Recorded information START
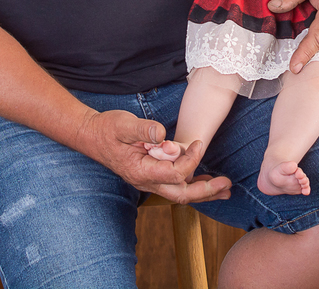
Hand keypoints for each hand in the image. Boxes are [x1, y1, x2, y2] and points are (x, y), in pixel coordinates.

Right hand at [78, 109, 230, 204]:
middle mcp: (146, 182)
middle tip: (227, 184)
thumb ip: (145, 130)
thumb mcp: (124, 124)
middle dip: (206, 191)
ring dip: (203, 192)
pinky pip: (174, 187)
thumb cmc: (107, 128)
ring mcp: (148, 182)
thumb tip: (164, 135)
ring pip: (179, 194)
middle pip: (181, 194)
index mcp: (141, 171)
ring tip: (225, 189)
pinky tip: (205, 182)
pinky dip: (192, 185)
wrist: (92, 135)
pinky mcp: (151, 176)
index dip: (190, 159)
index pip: (174, 173)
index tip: (198, 143)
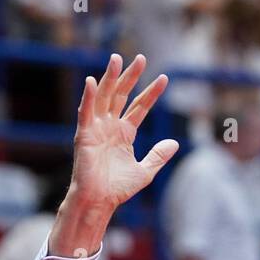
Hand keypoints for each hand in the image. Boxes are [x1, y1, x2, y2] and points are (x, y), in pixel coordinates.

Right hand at [48, 53, 177, 256]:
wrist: (99, 201)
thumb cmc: (118, 189)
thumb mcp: (145, 171)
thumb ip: (158, 156)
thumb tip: (175, 143)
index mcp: (124, 132)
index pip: (139, 107)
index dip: (152, 93)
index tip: (164, 78)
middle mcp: (110, 126)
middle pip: (121, 95)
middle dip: (131, 77)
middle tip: (141, 58)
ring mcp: (96, 128)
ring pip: (104, 98)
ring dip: (110, 78)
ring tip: (116, 59)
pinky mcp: (84, 135)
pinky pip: (86, 113)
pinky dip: (89, 97)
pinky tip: (94, 81)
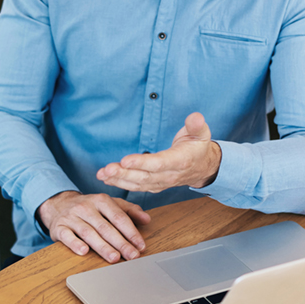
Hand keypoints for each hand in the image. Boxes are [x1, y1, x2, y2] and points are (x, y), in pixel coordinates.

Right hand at [38, 191, 150, 263]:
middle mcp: (86, 207)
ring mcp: (71, 217)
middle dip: (120, 243)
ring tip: (114, 258)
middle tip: (132, 256)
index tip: (140, 245)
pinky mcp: (59, 227)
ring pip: (89, 233)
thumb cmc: (89, 207)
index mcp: (101, 200)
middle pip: (105, 227)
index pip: (119, 217)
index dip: (131, 232)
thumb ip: (129, 210)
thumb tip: (147, 219)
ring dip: (102, 246)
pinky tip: (84, 251)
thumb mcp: (109, 204)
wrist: (59, 204)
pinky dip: (75, 244)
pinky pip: (67, 236)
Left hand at [97, 112, 221, 192]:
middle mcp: (170, 175)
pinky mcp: (154, 186)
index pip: (159, 163)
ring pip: (138, 184)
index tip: (125, 160)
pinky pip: (136, 187)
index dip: (142, 163)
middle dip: (124, 174)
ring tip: (102, 174)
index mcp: (180, 161)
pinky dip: (121, 184)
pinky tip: (107, 179)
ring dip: (118, 180)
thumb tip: (195, 116)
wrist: (203, 167)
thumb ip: (196, 125)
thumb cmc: (198, 147)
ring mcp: (161, 183)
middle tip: (106, 169)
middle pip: (144, 177)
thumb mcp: (201, 133)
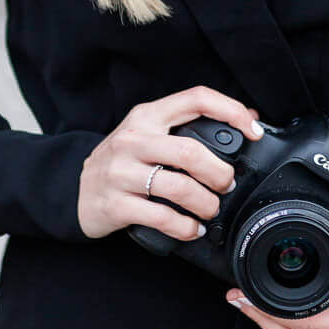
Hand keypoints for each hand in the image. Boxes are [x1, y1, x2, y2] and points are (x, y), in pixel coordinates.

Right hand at [78, 86, 263, 240]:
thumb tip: (249, 117)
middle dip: (220, 174)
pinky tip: (191, 229)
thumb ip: (191, 124)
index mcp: (147, 116)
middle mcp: (133, 139)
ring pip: (179, 187)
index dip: (231, 111)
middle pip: (191, 151)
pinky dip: (185, 227)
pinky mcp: (115, 203)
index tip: (253, 131)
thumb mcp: (150, 133)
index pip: (196, 99)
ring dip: (206, 204)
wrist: (74, 190)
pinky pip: (161, 217)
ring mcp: (121, 172)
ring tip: (210, 210)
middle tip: (227, 185)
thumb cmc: (122, 162)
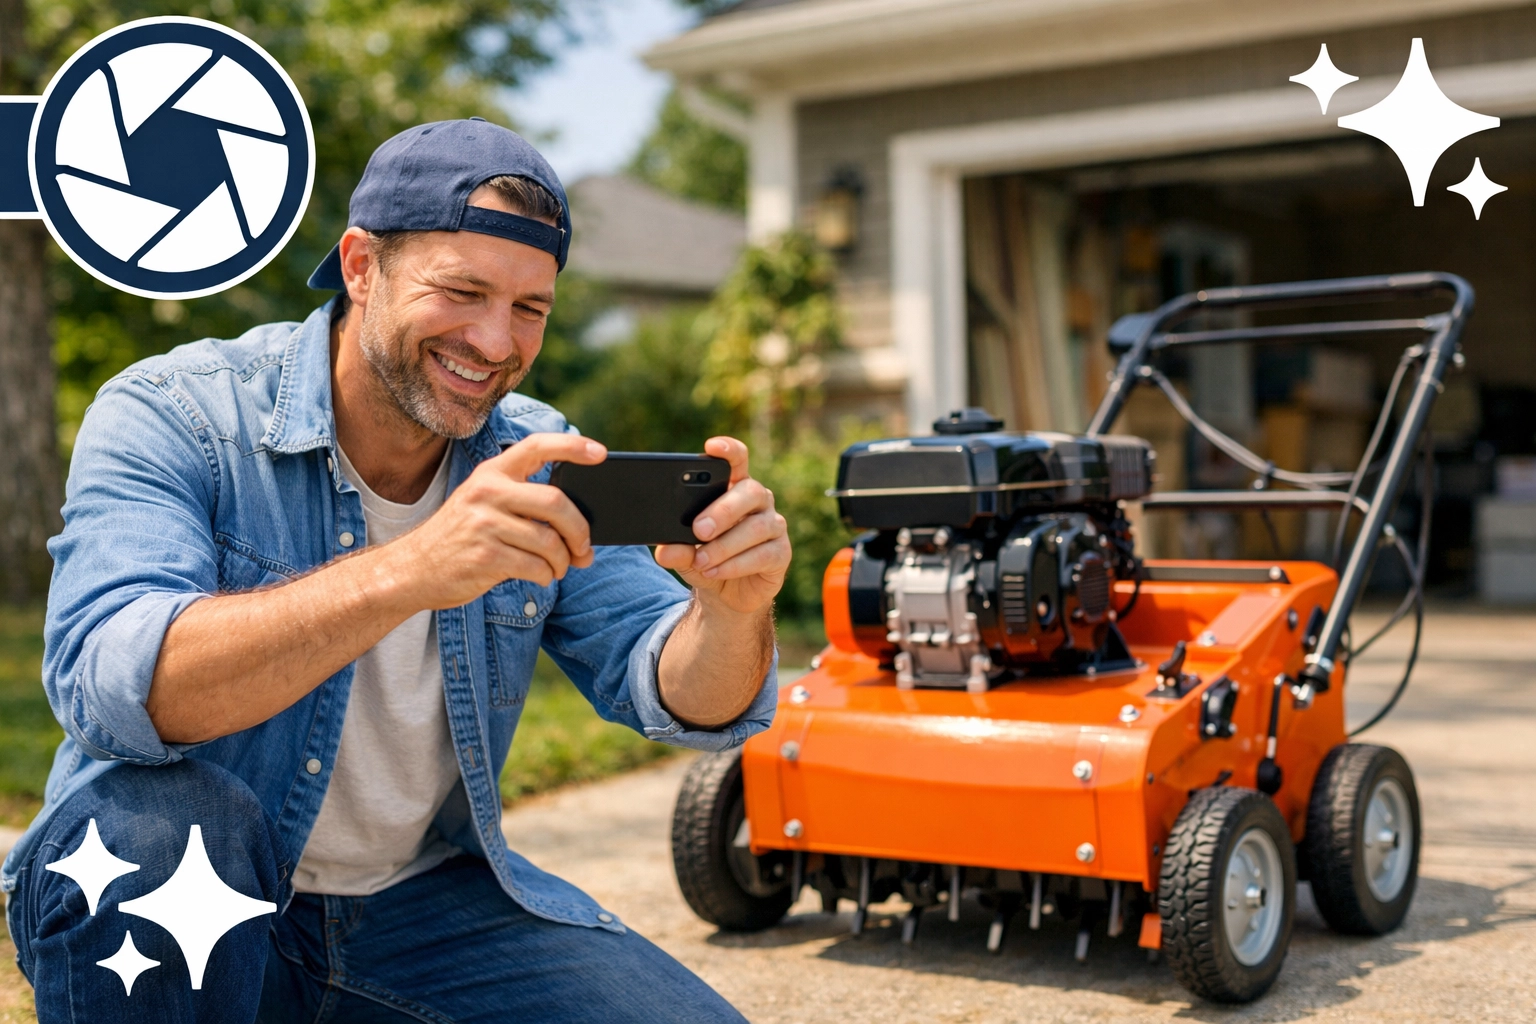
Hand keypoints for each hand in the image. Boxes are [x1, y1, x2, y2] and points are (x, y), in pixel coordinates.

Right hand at [383, 433, 605, 608]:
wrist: (413, 569)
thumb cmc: (462, 537)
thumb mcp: (483, 504)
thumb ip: (523, 503)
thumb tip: (579, 528)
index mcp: (491, 473)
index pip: (537, 447)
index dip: (572, 447)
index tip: (600, 453)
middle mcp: (487, 492)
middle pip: (556, 503)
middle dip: (580, 530)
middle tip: (585, 548)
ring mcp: (484, 524)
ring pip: (549, 541)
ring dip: (563, 561)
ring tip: (559, 568)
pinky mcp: (484, 556)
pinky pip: (535, 566)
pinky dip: (546, 576)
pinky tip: (541, 576)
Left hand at [655, 437, 789, 615]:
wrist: (726, 594)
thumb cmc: (706, 560)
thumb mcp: (685, 554)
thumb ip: (677, 549)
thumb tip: (663, 551)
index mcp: (733, 487)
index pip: (737, 460)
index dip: (729, 450)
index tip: (712, 446)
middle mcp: (758, 500)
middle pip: (750, 492)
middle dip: (723, 511)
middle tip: (698, 530)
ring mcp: (774, 525)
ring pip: (757, 527)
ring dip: (725, 546)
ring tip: (701, 561)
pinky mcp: (781, 553)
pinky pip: (763, 554)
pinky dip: (735, 564)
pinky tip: (714, 571)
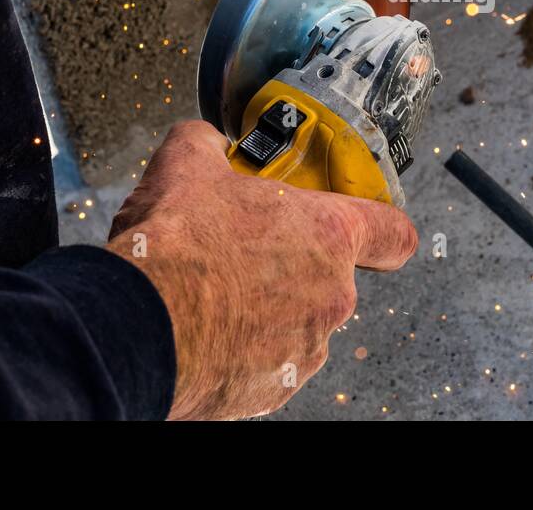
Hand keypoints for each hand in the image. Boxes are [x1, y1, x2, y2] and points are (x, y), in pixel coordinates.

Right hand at [106, 120, 418, 419]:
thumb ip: (208, 144)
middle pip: (330, 278)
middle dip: (290, 267)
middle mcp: (332, 295)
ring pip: (297, 323)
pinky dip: (242, 351)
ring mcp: (306, 348)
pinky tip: (203, 331)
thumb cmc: (175, 246)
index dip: (386, 231)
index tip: (375, 232)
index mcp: (329, 235)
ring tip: (214, 295)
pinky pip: (267, 364)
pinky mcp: (273, 389)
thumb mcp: (186, 164)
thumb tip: (206, 142)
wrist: (137, 326)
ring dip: (266, 310)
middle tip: (242, 254)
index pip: (394, 234)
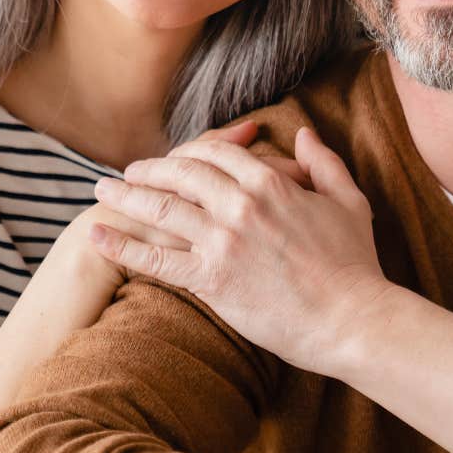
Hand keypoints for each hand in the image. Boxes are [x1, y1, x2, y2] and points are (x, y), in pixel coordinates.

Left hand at [86, 125, 389, 371]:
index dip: (187, 153)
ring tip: (101, 192)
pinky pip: (156, 260)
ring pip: (161, 209)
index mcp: (270, 183)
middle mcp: (240, 205)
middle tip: (126, 173)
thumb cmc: (355, 265)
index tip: (171, 159)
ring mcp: (223, 242)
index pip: (214, 155)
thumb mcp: (347, 202)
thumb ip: (323, 163)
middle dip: (147, 170)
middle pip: (180, 174)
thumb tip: (304, 133)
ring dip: (125, 197)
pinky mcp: (211, 279)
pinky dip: (122, 246)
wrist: (351, 319)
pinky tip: (96, 237)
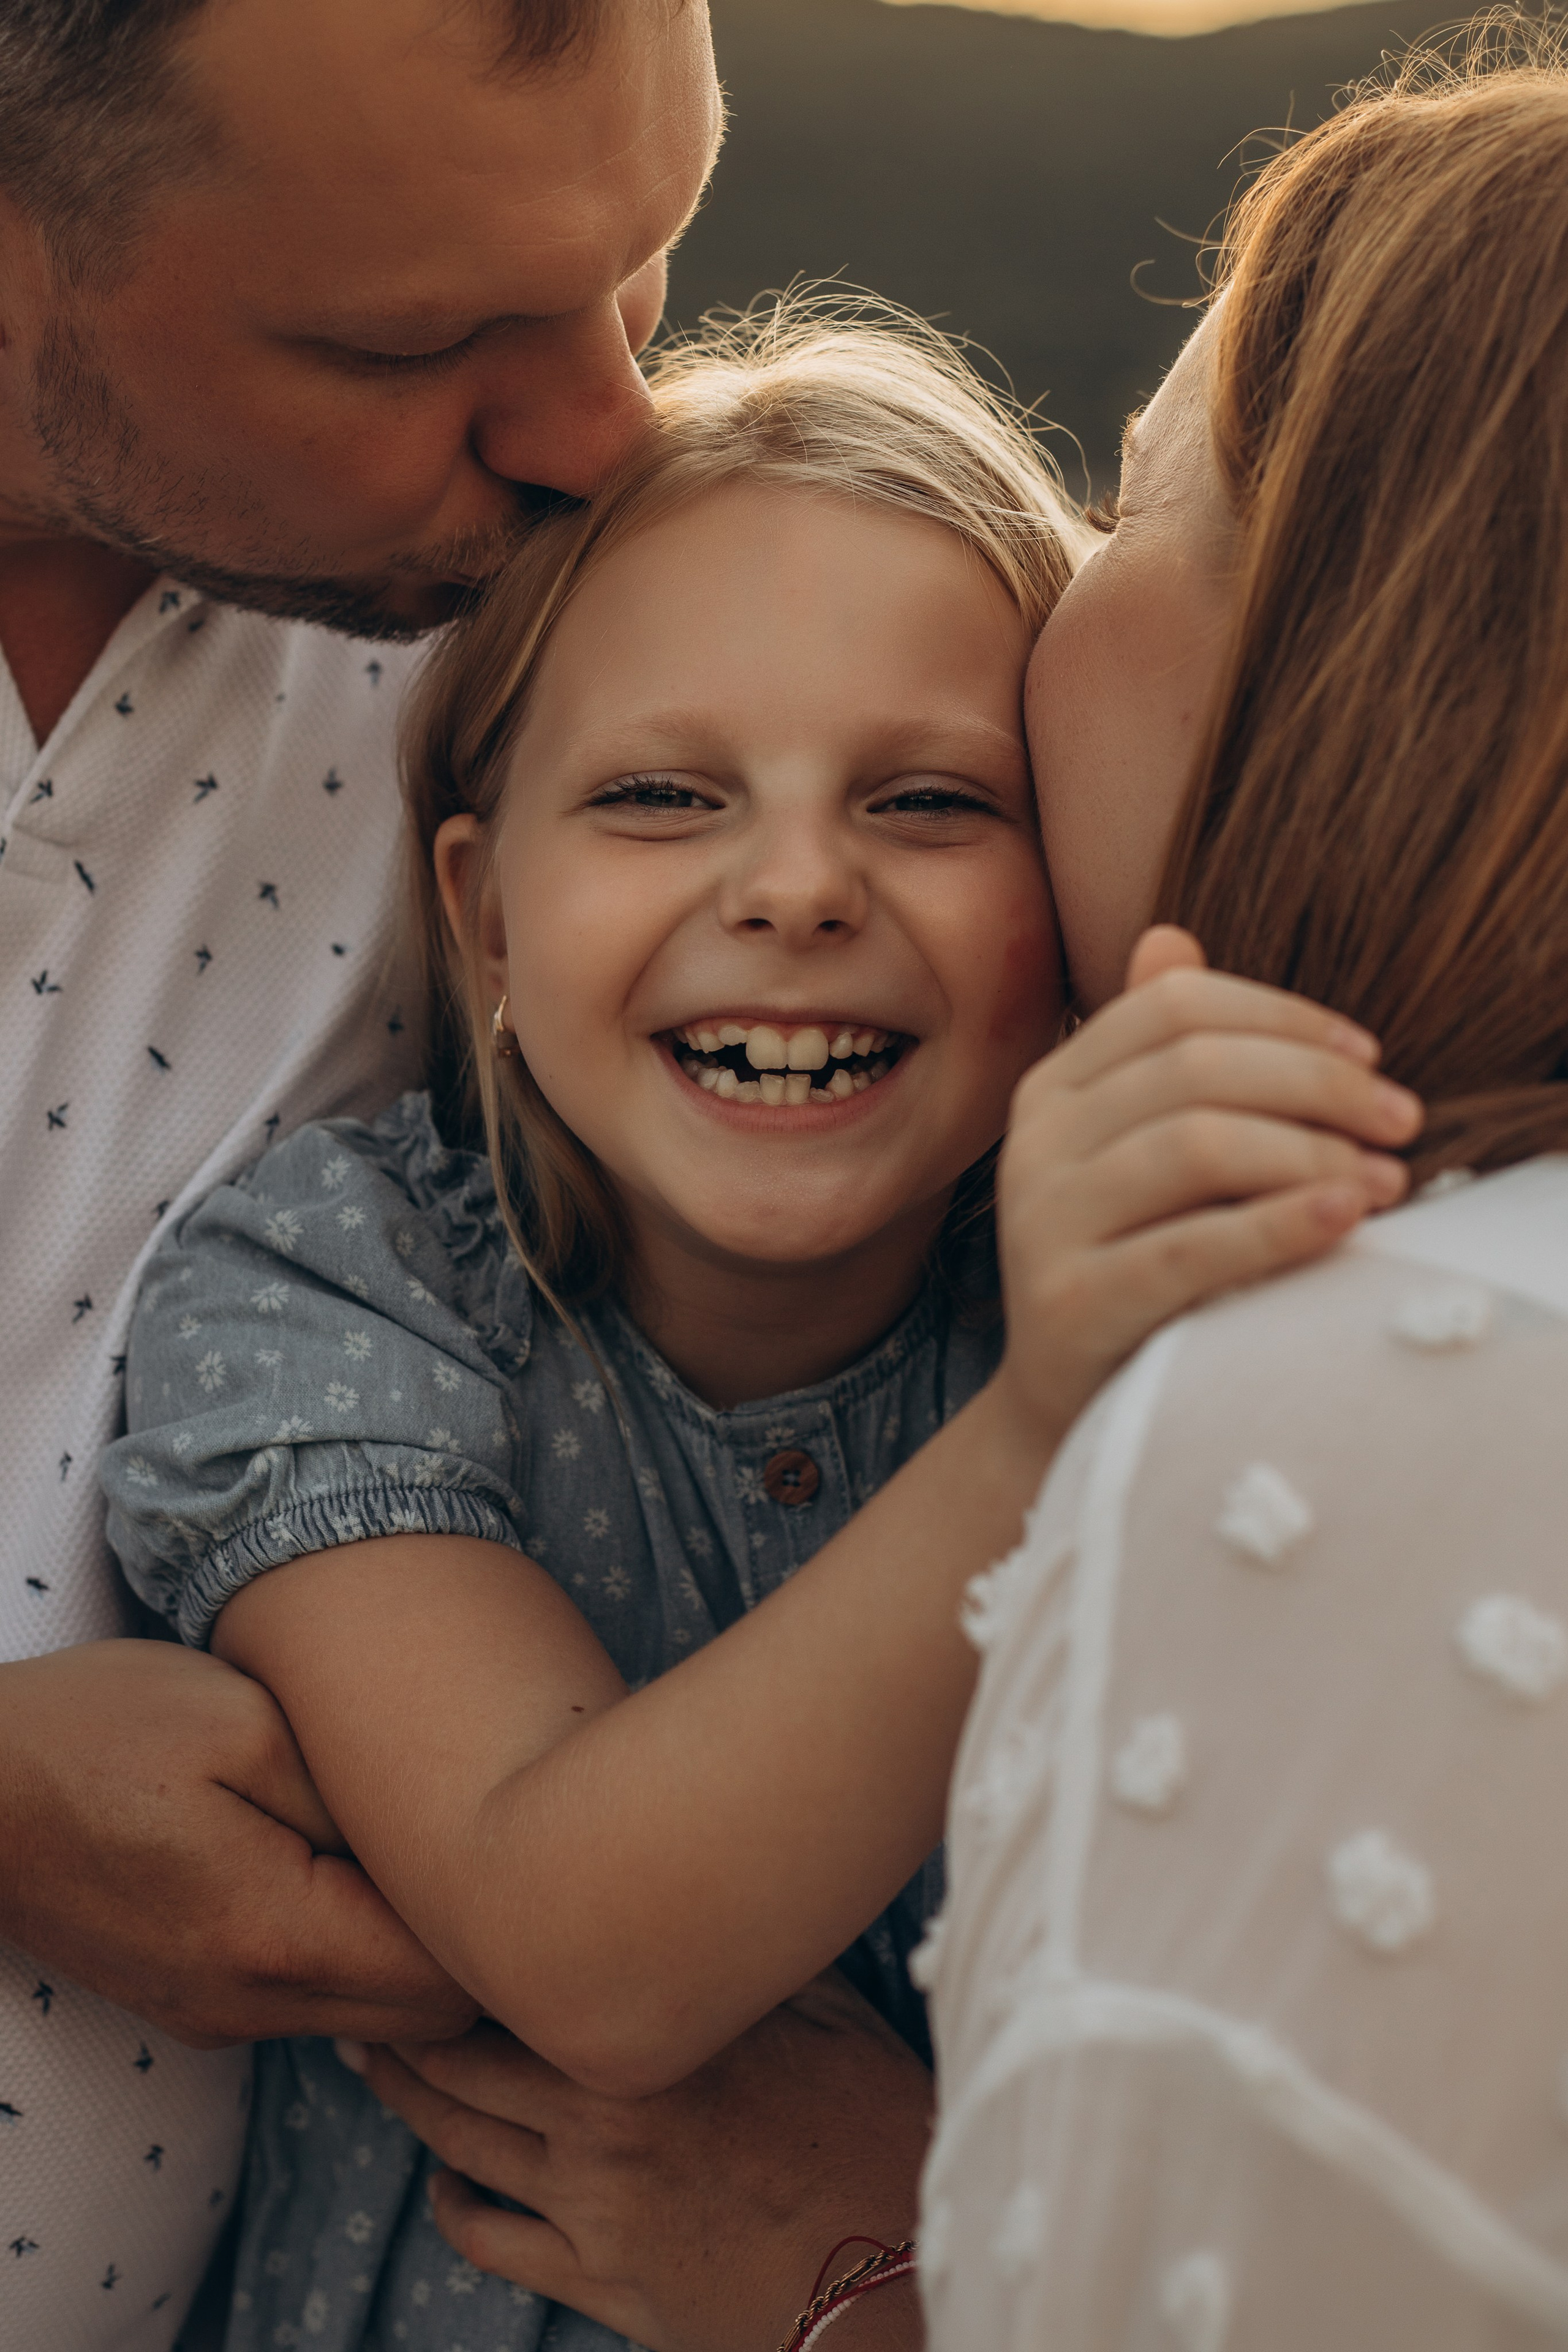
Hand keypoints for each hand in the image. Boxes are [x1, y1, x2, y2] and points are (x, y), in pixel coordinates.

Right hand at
Recorded information END
**About this task**
Find the line with "thumb tip: (663, 551)" in the data above, and from there retype each line exactly through the line with "ring mcp: (306, 348)", skipping the pictures along the way.

**Task output**
thumb tip: (663, 551)
index mcp: (733, 487)
index pip: (737, 460)
index dip: (729, 450)
index tip: (712, 446)
middle mcp: (758, 500)
middle pip: (750, 492)
middle dip: (723, 511)
middle tip: (698, 530)
ring mcp: (774, 525)
ring pip: (757, 527)
ring dip: (725, 546)
ring tip: (701, 561)
pinky mcp: (781, 553)
pinky pip: (763, 554)
pinky dip: (735, 564)
pinky tip: (714, 571)
Hand keypoints for each hand in the image. Boxes are [x1, y1, x2, y2] and points are (x, y), in pixel coordinates.

Right hand at [106, 120, 418, 419]:
thumb ip: (208, 144)
middle pip: (330, 278)
middle dip: (290, 267)
middle mcp: (332, 295)
ring pip: (297, 323)
pinky dip: (242, 351)
ring mcp: (306, 348)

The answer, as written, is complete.